Reproduce the records below in full, substituting "Tool Kit" for each occurrence of "Screwdriver Set" and leaving every other line unchanged.
##############################
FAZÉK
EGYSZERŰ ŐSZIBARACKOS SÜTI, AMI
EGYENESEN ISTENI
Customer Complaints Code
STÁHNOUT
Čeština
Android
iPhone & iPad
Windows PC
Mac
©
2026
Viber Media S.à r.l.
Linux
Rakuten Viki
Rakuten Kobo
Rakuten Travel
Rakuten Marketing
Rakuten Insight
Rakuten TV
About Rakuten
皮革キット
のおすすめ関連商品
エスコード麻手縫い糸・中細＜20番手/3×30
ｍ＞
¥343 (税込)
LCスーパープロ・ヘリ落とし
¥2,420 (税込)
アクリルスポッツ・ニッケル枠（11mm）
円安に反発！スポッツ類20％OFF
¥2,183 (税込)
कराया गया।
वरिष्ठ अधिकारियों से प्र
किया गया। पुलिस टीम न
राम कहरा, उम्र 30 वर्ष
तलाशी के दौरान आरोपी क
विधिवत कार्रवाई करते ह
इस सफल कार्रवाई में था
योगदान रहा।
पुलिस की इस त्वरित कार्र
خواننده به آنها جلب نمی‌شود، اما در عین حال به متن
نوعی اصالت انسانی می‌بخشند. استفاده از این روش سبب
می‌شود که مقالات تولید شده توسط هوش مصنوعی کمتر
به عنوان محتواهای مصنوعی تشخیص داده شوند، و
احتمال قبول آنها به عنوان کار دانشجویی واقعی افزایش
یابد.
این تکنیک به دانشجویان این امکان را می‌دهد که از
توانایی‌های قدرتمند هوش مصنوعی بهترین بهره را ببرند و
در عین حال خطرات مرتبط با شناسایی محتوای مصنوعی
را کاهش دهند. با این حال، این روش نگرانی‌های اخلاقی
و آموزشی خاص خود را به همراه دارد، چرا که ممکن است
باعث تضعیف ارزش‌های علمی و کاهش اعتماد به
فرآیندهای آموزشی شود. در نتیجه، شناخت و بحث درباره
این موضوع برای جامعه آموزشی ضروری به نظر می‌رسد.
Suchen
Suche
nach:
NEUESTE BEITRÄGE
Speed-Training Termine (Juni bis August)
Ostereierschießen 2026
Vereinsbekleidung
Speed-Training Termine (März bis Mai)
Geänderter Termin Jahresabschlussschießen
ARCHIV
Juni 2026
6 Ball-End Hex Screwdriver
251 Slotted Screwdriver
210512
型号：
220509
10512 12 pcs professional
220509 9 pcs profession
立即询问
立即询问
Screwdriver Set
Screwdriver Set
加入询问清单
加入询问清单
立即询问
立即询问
##############################
● **Exercise solution**:
FAZÉK
EGYSZERŰ ŐSZIBARACKOS SÜTI, AMI
EGYENESEN ISTENI
Customer Complaints Code
STÁHNOUT
Čeština
Android
iPhone & iPad
Windows PC
Mac
©
2026
Viber Media S.à r.l.
Linux
Rakuten Viki
Rakuten Kobo
Rakuten Travel
Rakuten Marketing
Rakuten Insight
Rakuten TV
About Rakuten
皮革キット
のおすすめ関連商品
エスコード麻手縫い糸・中細＜20番手/3×30
ｍ＞
¥343 (税込)
LCスーパープロ・ヘリ落とし
¥2,420 (税込)
アクリルスポッツ・ニッケル枠（11mm）
円安に反発！スポッツ類20％OFF
¥2,183 (税込)
कराया गया।
वरिष्ठ अधिकारियों से प्र
किया गया। पुलिस टीम न
राम कहरा, उम्र 30 वर्ष
तलाशी के दौरान आरोपी क
विधिवत कार्रवाई करते ह
इस सफल कार्रवाई में था
योगदान रहा।
पुलिस की इस त्वरित कार्र
خواننده به آنها جلب نمی‌شود، اما در عین حال به متن
نوعی اصالت انسانی می‌بخشند. استفاده از این روش سبب
می‌شود که مقالات تولید شده توسط هوش مصنوعی کمتر
به عنوان محتواهای مصنوعی تشخیص داده شوند، و
احتمال قبول آنها به عنوان کار دانشجویی واقعی افزایش
یابد.
این تکنیک به دانشجویان این امکان را می‌دهد که از
توانایی‌های قدرتمند هوش مصنوعی بهترین بهره را ببرند و
در عین حال خطرات مرتبط با شناسایی محتوای مصنوعی
را کاهش دهند. با این حال، این روش نگرانی‌های اخلاقی
و آموزشی خاص خود را به همراه دارد، چرا که ممکن است
باعث تضعیف ارزش‌های علمی و کاهش اعتماد به
فرآیندهای آموزشی شود. در نتیجه، شناخت و بحث درباره
این موضوع برای جامعه آموزشی ضروری به نظر می‌رسد.
Suchen
Suche
nach:
NEUESTE BEITRÄGE
Speed-Training Termine (Juni bis August)
Ostereierschießen 2026
Vereinsbekleidung
Speed-Training Termine (März bis Mai)
Geänderter Termin Jahresabschlussschießen
ARCHIV
Juni 2026
6 Ball-End Hex Screwdriver
251 Slotted Screwdriver
210512
型号：
220509
10512 12 pcs professional
220509 9 pcs profession
立即询问
立即询问
Tool Kit
Tool Kit
加入询问清单
加入询问清单
立即询问
立即询问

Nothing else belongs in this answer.